Наконец все было готово. Короткий инструктаж в актовом зале. Десяток суровых, сосредоточенных лиц. Никаких лишних слов. Все понимали свою задачу. Соколов обвел их взглядом. Обычные мужики, уставшие, невыспавшиеся, в потертых штатских костюмах и плащах. Но именно они были той тонкой, серой линией, что отделяла спящий город от хищников, таящихся в его тени.
«Победы» и неприметный «Москвич»-фургон беззвучно подкатили к переулку на Таганке за час до рассвета. Ночь была на излете, темная и глухая. Оперативники бесшумно растворились в тенях, занимая свои позиции. Соколов стоял в проходном дворе напротив аптеки, рядом с капитаном Климовым, рослым, флегматичным начальником группы захвата. Холодный туман оседал на воротнике плаща. В воздухе висело напряжение, густое и осязаемое. Они ждали сигнала. В окне подсобки, задернутом черной тканью, как и прошлой ночью, горел тусклый свет. Лаборатория работала.

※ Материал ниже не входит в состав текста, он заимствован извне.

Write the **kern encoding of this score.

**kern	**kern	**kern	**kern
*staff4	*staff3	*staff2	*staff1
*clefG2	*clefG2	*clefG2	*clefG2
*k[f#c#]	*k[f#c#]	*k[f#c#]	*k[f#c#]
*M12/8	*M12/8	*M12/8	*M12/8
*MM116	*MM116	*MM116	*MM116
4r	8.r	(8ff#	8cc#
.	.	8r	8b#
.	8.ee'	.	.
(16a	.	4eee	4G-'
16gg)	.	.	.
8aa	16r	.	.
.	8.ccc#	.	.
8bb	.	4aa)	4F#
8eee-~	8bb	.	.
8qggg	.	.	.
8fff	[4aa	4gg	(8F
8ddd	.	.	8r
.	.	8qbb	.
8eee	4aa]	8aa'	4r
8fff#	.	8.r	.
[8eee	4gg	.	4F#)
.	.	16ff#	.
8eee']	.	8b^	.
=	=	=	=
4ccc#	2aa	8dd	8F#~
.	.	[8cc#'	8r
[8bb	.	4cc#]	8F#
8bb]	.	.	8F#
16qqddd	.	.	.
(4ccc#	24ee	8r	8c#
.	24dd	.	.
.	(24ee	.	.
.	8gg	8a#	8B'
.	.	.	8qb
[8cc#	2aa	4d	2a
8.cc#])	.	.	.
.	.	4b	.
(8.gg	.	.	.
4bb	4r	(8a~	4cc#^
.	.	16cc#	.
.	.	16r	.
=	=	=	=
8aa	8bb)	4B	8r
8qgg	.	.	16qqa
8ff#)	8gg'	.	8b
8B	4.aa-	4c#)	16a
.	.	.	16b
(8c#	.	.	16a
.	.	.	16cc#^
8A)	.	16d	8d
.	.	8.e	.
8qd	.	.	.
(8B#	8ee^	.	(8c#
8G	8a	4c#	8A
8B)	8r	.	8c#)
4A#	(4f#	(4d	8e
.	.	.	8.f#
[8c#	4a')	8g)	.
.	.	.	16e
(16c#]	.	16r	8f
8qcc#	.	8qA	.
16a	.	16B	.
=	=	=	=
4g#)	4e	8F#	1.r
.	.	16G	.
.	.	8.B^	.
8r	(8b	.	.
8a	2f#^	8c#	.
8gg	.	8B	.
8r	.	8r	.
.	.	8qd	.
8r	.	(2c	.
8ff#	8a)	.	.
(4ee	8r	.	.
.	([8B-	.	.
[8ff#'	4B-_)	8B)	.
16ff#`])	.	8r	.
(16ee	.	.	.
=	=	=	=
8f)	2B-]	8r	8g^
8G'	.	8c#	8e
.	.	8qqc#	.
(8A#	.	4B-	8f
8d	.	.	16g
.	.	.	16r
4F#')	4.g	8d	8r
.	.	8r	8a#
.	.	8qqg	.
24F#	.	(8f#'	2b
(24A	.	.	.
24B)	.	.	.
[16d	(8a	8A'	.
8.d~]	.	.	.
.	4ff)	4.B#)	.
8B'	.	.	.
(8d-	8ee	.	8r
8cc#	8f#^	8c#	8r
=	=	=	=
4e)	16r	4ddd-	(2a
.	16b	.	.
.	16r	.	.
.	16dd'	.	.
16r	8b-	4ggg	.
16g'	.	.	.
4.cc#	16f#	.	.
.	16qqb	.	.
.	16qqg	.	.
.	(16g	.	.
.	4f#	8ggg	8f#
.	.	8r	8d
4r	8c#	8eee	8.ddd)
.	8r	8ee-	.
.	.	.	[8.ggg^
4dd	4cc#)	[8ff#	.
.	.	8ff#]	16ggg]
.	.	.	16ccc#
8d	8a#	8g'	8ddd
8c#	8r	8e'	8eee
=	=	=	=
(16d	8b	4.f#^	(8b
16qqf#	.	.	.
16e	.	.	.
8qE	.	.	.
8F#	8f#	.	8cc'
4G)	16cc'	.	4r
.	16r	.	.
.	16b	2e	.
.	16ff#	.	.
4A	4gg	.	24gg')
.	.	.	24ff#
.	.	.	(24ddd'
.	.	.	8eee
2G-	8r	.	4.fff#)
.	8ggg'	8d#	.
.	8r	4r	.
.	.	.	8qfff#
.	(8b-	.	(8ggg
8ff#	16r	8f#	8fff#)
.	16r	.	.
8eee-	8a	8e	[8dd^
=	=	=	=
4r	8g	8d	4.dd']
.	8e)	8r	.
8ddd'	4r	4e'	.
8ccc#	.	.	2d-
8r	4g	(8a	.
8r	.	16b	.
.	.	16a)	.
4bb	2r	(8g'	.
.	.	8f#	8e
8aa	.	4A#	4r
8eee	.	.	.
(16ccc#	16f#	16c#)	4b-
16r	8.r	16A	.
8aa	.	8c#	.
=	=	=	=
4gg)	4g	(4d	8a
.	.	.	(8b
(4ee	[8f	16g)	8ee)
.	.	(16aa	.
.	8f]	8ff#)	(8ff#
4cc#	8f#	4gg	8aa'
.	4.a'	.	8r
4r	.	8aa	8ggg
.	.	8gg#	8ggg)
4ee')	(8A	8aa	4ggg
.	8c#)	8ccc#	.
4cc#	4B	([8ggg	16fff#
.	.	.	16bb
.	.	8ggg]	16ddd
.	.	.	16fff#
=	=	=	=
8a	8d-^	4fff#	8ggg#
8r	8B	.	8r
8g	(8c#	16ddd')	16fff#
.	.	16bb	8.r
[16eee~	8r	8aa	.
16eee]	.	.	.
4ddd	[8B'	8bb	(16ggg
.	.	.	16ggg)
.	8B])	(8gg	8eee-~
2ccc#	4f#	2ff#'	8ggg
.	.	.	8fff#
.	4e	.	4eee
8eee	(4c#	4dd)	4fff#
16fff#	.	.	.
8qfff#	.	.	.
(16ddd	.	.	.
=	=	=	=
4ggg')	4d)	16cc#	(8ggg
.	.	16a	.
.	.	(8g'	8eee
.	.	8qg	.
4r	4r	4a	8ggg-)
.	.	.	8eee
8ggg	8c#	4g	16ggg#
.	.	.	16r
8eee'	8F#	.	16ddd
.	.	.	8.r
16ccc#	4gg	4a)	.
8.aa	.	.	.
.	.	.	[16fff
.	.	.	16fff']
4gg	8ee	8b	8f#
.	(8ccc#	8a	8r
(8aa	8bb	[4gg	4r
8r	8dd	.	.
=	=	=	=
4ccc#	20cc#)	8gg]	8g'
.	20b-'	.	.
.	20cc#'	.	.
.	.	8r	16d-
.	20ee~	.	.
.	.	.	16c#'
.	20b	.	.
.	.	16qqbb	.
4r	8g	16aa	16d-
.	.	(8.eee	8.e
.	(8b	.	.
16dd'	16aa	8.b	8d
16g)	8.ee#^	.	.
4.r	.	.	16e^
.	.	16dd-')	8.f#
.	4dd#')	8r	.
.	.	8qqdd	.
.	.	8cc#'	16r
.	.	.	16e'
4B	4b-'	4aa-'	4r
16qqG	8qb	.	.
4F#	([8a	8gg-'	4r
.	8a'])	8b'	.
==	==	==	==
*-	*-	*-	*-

Сигнал был условный – двойной щелчок рации, похожий на стрекот ночного насекомого. Климов кивнул своим ребятам. Две тени метнулись к служебной двери. Секунда тишины, потом короткий, резкий треск выбиваемого замка. Одновременно другая группа ворвалась через главный вход, предварительно вскрыв решетку. Соколов и Климов пересекли переулок и вошли в аптеку через служебную дверь.
Внутри царил хаос. Пахло разбитыми склянками, эфиром и еще чем-то острым, химическим. В главном зале двое оперативников уже крутили руки ночному дежурному, испуганной пожилой женщине. Но главное происходило в подсобке. Когда Соколов ворвался туда, он увидел ту же картину, что и ночью, только теперь она была разрушена грубым вторжением. Стол был частично перевернут, на полу валялись колбы и весы. У стены, с руками, заведенными за спину, стоял тот самый старик-фармацевт, Зельдович. Его лицо, пергаментно-желтое при свете единственной лампы, было совершенно спокойным, почти отрешенным. Он смотрел на происходящее с брезгливым любопытством ученого, наблюдающего за суетой неразумных существ. Рядом с ним никого не было. Ни студента, ни элегантного Графа, никого.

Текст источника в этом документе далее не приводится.